*** Opening LISTED ENTRIES ***

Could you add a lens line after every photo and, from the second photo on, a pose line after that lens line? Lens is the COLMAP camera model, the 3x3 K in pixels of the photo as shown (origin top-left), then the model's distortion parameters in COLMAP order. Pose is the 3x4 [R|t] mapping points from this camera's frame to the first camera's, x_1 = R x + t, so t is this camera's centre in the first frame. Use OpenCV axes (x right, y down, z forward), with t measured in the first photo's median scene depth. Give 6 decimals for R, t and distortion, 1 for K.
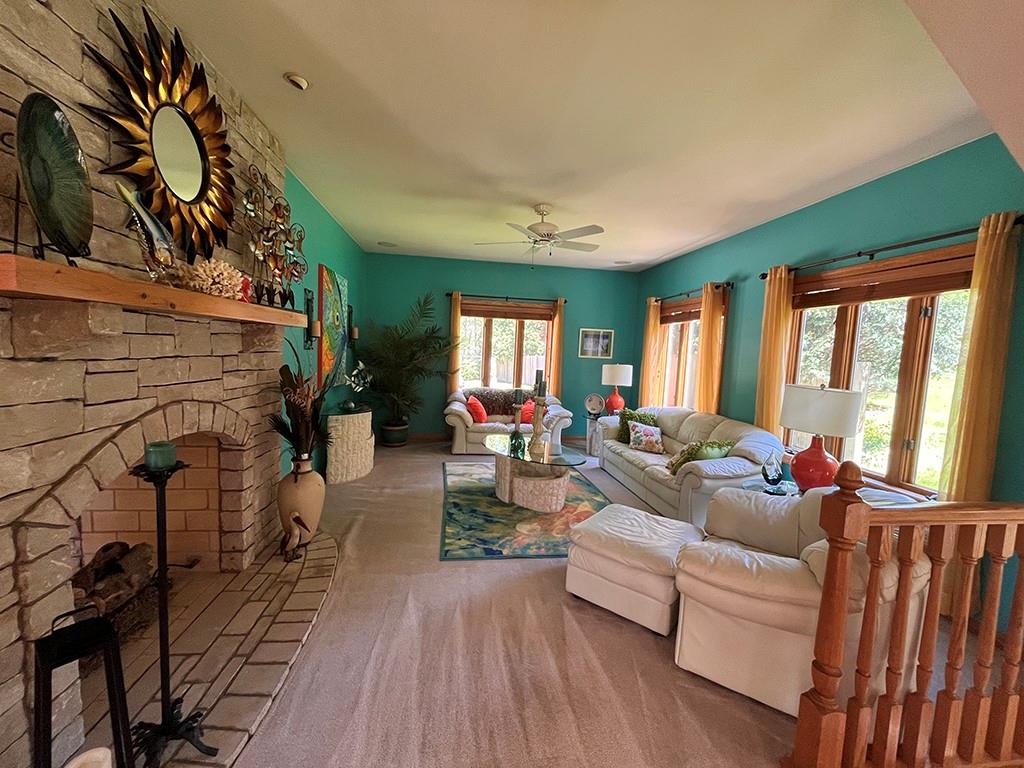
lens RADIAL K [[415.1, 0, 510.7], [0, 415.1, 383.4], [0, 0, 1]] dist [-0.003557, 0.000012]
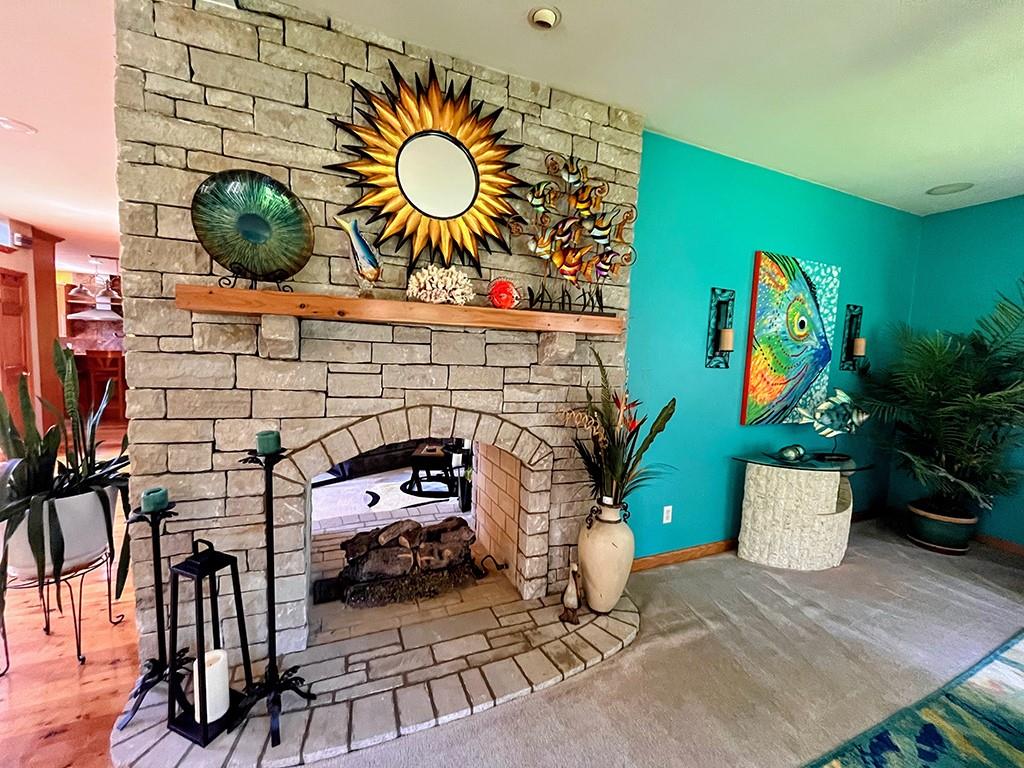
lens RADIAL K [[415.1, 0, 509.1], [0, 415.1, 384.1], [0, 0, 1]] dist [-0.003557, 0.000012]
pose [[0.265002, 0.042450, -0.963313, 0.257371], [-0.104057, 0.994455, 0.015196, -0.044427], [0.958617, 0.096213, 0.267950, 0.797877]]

*** Closing LISTED ENTRIES ***
*** Opening LISTED ENTRIES ***

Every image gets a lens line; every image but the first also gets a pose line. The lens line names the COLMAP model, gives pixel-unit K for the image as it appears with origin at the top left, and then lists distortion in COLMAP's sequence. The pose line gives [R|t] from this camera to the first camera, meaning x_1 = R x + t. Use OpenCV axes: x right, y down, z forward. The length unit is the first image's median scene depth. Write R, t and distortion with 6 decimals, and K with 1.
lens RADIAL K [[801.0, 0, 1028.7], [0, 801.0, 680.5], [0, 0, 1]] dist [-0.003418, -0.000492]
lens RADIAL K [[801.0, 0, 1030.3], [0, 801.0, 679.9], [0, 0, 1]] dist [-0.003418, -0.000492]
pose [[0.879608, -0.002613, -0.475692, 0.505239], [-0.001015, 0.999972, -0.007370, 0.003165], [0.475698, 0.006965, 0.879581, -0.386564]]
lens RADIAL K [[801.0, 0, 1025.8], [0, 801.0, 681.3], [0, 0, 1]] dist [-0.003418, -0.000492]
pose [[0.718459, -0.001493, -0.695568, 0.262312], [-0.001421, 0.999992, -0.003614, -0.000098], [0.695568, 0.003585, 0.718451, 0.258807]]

*** Closing LISTED ENTRIES ***

● **ASSIGNMENT**: Starting at the line with "Could you add" and ending at the line with "0.096213, 0.267950, 0.797877]]", write the listing out again with every "photo" changed to "image" and nothing else altered. Omit the picture lines.

● **RESPONSE BOX**:
Could you add a lens line after every image and, from the second image on, a pose line after that lens line? Lens is the COLMAP camera model, the 3x3 K in pixels of the image as shown (origin top-left), then the model's distortion parameters in COLMAP order. Pose is the 3x4 [R|t] mapping points from this camera's frame to the first camera's, x_1 = R x + t, so t is this camera's centre in the first frame. Use OpenCV axes (x right, y down, z forward), with t measured in the first image's median scene depth. Give 6 decimals for R, t and distortion, 1 for K.
lens RADIAL K [[415.1, 0, 510.7], [0, 415.1, 383.4], [0, 0, 1]] dist [-0.003557, 0.000012]
lens RADIAL K [[415.1, 0, 509.1], [0, 415.1, 384.1], [0, 0, 1]] dist [-0.003557, 0.000012]
pose [[0.265002, 0.042450, -0.963313, 0.257371], [-0.104057, 0.994455, 0.015196, -0.044427], [0.958617, 0.096213, 0.267950, 0.797877]]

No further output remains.